Provided text
--- START ---
[PATCH v3 3/4] KVM: arm64: Add KVM_ARM_VCPU_PMU_V3_SET_PMU attribute

Thu Jan 6 10:16:04 PST 2022

On Thu, 06 Jan 2022 11:54:11 +0000,
Alexandru Elisei <alexandru.elisei at arm.com> wrote:
> 
> Hi Marc,
> 
> On Tue, Dec 14, 2021 at 12:28:15PM +0000, Marc Zyngier wrote:
> > On Mon, 13 Dec 2021 15:23:08 +0000,
> > Alexandru Elisei <alexandru.elisei at arm.com> wrote:
> > > 
> > > When KVM creates an event and there are more than one PMUs present on the
> > > system, perf_init_event() will go through the list of available PMUs and
> > > will choose the first one that can create the event. The order of the PMUs
> > > in the PMU list depends on the probe order, which can change under various
> > > circumstances, for example if the order of the PMU nodes change in the DTB
> > > or if asynchronous driver probing is enabled on the kernel command line
> > > (with the driver_async_probe=armv8-pmu option).
> > > 
> > > Another consequence of this approach is that, on heteregeneous systems,
> > > all virtual machines that KVM creates will use the same PMU. This might
> > > cause unexpected behaviour for userspace: when a VCPU is executing on
> > > the physical CPU that uses this PMU, PMU events in the guest work
> > > correctly; but when the same VCPU executes on another CPU, PMU events in
> > > the guest will suddenly stop counting.
--- END ---
Record set
--- START ---
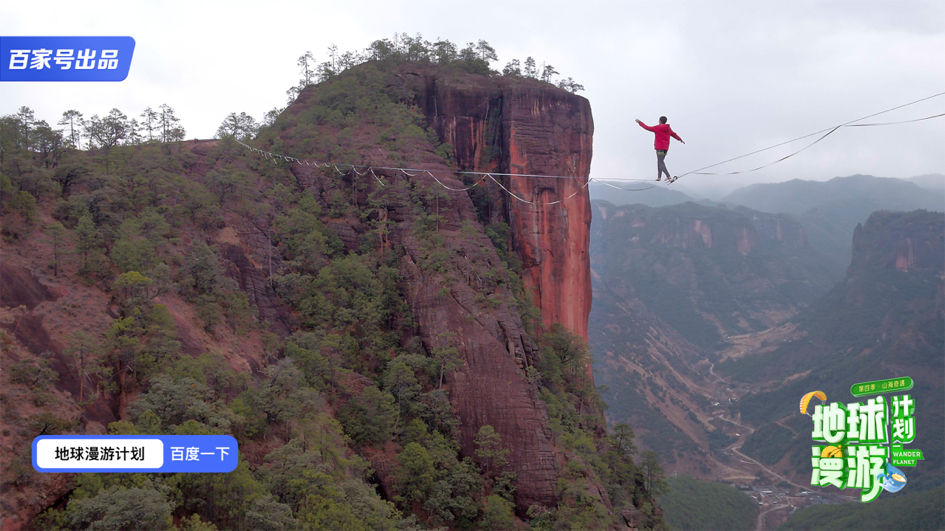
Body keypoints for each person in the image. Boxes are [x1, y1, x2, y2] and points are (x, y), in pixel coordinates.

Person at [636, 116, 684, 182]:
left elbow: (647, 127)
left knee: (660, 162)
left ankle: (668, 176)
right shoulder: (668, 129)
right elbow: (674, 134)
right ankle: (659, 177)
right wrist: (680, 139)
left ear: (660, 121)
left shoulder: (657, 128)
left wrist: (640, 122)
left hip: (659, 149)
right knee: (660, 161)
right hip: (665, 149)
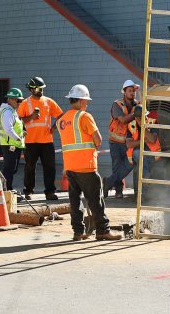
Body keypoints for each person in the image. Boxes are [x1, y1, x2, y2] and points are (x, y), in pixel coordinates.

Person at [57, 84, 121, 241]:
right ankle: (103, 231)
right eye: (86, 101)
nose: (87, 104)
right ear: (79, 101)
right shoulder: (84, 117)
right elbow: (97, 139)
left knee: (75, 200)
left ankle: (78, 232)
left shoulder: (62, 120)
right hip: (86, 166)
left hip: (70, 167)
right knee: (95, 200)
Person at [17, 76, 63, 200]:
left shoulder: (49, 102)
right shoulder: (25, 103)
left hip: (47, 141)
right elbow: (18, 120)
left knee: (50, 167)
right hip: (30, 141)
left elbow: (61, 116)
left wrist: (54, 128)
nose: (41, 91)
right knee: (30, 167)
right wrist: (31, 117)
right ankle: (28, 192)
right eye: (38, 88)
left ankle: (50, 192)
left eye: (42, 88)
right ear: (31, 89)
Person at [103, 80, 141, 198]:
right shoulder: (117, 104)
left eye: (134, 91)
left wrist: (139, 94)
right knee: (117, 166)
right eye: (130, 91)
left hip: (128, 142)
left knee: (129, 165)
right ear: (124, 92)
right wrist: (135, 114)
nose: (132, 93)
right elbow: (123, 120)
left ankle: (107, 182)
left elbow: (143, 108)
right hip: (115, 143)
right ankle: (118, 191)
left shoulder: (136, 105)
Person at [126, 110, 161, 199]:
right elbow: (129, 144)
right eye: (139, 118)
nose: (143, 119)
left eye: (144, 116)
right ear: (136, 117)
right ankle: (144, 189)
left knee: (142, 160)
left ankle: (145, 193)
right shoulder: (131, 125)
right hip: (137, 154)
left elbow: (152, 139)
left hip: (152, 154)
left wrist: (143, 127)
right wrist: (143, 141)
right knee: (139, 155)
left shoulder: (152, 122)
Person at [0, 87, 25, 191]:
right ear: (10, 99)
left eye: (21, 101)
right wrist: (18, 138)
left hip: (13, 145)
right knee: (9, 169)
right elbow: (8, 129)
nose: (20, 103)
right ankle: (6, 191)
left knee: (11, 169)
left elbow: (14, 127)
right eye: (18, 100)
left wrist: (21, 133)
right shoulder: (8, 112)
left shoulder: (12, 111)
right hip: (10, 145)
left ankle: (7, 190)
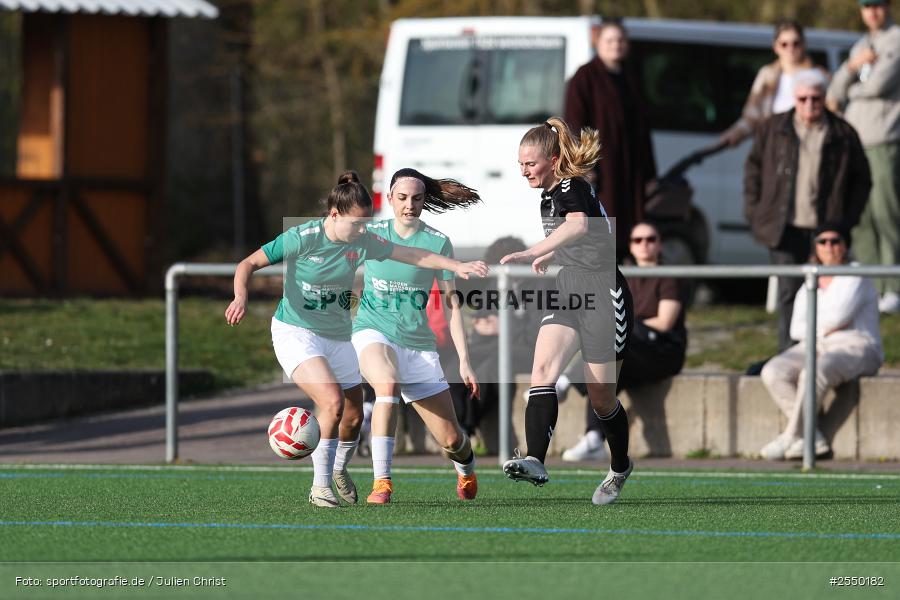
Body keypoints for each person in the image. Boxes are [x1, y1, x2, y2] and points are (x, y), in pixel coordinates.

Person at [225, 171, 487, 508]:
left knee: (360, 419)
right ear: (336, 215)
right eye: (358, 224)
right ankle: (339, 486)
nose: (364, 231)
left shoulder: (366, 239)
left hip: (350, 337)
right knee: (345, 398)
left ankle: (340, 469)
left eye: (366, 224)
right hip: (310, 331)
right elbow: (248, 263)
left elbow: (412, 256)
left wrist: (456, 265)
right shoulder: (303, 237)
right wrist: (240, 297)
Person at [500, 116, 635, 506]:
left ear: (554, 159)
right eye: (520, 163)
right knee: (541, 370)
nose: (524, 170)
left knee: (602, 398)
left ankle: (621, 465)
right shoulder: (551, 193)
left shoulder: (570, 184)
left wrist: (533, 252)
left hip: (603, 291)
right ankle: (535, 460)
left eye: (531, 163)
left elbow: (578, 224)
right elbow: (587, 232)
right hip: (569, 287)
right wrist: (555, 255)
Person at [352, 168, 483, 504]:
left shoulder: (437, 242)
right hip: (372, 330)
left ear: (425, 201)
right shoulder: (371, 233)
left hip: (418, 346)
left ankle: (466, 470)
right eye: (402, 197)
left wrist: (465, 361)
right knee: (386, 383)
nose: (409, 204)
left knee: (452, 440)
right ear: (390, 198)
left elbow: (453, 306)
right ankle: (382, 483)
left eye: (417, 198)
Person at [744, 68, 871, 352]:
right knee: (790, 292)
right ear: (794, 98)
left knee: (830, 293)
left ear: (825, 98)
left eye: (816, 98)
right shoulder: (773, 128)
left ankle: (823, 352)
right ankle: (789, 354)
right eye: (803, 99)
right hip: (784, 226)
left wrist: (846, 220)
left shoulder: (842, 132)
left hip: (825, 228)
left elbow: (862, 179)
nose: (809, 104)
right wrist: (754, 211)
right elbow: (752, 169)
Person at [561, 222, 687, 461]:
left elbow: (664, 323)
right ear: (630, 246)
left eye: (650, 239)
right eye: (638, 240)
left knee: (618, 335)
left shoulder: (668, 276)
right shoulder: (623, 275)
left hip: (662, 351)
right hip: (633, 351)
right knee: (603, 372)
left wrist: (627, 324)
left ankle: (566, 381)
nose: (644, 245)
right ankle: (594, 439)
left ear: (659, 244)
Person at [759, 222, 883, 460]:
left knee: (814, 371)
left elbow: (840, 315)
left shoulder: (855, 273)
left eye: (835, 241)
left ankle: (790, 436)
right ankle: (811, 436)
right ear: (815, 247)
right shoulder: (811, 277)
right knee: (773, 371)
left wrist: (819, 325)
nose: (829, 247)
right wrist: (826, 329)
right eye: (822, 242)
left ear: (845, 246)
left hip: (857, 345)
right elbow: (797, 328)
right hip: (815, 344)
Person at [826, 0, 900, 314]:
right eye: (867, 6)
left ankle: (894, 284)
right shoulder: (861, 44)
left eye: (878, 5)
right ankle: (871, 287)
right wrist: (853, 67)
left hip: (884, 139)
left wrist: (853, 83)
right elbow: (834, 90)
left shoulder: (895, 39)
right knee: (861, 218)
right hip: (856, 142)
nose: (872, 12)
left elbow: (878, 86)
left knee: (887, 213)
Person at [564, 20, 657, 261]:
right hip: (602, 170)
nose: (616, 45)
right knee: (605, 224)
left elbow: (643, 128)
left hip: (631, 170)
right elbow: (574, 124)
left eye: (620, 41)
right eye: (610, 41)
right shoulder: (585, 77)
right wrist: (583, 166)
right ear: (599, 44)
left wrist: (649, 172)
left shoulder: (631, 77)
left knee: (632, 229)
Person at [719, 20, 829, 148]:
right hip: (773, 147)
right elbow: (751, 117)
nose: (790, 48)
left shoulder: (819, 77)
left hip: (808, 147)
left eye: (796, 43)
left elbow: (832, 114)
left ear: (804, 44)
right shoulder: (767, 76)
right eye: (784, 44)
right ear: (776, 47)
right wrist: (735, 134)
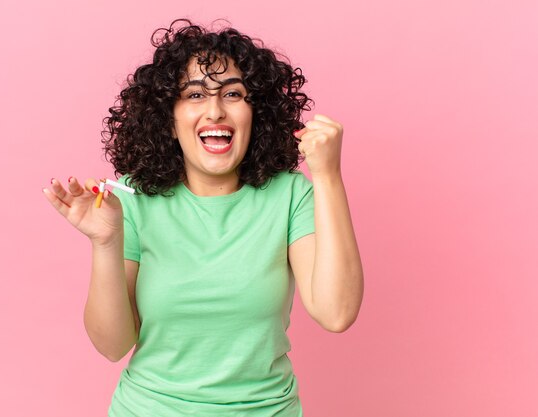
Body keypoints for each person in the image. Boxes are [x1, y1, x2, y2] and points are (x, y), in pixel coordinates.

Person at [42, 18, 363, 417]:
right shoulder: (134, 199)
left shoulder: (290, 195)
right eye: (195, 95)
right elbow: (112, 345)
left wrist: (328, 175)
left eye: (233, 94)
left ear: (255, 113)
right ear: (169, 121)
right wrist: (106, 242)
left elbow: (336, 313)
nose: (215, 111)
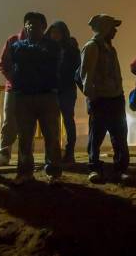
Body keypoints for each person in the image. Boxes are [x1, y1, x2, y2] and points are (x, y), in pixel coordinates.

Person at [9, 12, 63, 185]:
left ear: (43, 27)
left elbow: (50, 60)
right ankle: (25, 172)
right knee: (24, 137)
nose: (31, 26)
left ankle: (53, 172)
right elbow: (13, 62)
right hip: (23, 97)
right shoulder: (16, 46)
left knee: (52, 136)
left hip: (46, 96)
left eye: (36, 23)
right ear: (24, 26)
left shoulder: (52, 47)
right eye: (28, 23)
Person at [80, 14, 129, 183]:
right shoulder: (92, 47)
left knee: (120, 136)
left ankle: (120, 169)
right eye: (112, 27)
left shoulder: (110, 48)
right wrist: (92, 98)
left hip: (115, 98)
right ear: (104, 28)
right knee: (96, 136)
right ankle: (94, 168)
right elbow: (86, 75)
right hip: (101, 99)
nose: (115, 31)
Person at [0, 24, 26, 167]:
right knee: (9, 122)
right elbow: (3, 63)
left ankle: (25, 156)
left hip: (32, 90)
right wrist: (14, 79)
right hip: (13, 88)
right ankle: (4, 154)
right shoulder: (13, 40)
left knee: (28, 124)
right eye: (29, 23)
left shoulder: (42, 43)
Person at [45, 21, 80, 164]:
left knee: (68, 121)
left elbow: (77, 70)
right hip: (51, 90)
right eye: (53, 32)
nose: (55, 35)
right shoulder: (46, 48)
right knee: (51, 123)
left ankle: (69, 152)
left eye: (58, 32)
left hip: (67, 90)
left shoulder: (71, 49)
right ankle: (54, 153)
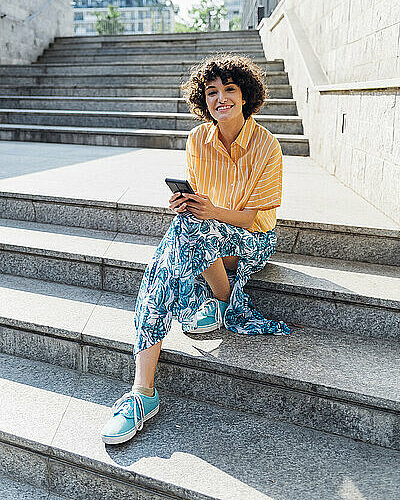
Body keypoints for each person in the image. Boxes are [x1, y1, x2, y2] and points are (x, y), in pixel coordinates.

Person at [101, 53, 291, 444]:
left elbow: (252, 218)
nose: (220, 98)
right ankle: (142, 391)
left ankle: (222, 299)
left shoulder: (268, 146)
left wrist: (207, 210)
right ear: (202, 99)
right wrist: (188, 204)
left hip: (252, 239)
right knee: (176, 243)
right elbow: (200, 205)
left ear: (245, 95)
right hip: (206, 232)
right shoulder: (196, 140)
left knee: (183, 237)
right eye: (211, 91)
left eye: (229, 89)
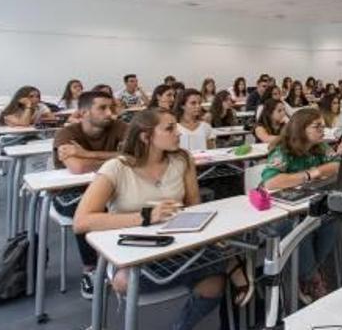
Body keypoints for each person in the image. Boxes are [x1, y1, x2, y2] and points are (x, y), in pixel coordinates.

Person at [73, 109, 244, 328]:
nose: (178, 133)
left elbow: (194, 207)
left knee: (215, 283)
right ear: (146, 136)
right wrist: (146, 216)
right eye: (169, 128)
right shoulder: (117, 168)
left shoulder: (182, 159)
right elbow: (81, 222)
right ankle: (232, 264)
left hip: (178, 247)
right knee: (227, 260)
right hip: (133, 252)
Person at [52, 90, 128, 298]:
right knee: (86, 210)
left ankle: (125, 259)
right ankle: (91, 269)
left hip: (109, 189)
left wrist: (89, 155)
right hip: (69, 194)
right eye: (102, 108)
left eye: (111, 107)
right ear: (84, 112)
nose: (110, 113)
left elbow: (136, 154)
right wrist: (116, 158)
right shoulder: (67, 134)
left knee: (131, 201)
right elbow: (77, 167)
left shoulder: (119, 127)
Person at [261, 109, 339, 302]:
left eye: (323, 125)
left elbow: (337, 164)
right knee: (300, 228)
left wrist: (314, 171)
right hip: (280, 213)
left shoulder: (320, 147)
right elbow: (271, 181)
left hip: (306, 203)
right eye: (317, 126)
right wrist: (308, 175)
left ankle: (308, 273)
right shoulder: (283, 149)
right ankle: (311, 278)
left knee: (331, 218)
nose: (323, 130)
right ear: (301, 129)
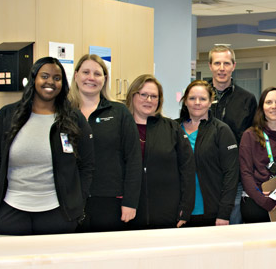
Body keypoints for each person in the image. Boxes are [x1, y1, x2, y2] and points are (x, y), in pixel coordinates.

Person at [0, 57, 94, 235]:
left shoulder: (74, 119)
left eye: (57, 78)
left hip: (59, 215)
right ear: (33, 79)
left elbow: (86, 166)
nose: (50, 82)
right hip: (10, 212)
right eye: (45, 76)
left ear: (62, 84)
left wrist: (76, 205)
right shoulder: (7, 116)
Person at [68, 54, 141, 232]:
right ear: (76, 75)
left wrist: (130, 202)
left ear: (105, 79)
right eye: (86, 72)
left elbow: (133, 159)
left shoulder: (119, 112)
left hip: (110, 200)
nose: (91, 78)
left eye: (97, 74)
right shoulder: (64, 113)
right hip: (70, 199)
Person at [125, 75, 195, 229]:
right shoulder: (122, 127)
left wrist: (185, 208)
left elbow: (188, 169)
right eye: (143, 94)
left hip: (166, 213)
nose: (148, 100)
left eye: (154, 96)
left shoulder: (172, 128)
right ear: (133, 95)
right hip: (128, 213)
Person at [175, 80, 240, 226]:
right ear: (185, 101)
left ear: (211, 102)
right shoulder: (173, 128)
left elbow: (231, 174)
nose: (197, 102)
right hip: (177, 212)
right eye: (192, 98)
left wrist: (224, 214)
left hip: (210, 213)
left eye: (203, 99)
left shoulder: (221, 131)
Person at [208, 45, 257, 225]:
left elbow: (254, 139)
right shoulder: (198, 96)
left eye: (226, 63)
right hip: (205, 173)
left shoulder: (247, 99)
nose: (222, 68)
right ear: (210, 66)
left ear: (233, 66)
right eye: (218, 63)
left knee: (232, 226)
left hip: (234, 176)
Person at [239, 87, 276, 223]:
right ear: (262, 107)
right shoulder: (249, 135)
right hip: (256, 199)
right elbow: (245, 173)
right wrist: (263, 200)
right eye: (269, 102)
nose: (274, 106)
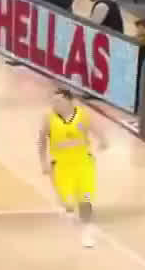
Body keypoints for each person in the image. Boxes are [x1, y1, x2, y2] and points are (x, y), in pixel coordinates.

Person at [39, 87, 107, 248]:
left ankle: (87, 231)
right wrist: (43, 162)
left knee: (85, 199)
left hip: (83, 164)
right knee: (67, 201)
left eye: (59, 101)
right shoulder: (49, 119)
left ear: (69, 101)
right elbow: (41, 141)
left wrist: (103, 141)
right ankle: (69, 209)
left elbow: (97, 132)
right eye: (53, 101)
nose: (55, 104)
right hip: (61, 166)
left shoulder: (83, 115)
--- END ---
Reproduce the KVM patch discussion in full, word for word. Work only from the KVM patch discussion text; do not draw on the records.

[PATCH v3 3/4] KVM: arm64: Add KVM_ARM_VCPU_PMU_V3_SET_PMU attribute

Thu Jan 6 10:16:04 PST 2022

On Thu, 06 Jan 2022 11:54:11 +0000,
Alexandru Elisei <alexandru.elisei at arm.com> wrote:
> 
> Hi Marc,
> 
> On Tue, Dec 14, 2021 at 12:28:15PM +0000, Marc Zyngier wrote:
> > On Mon, 13 Dec 2021 15:23:08 +0000,
> > Alexandru Elisei <alexandru.elisei at arm.com> wrote:
> > > 
> > > When KVM creates an event and there are more than one PMUs present on the
> > > system, perf_init_event() will go through the list of available PMUs and
> > > will choose the first one that can create the event. The order of the PMUs
> > > in the PMU list depends on the probe order, which can change under various
> > > circumstances, for example if the order of the PMU nodes change in the DTB
> > > or if asynchronous driver probing is enabled on the kernel command line
> > > (with the driver_async_probe=armv8-pmu option).
> > > 
> > > Another consequence of this approach is that, on heteregeneous systems,
> > > all virtual machines that KVM creates will use the same PMU. This might
> > > cause unexpected behaviour for userspace: when a VCPU is executing on
> > > the physical CPU that uses this PMU, PMU events in the guest work
> > > correctly; but when the same VCPU executes on another CPU, PMU events in
> > > the guest will suddenly stop counting.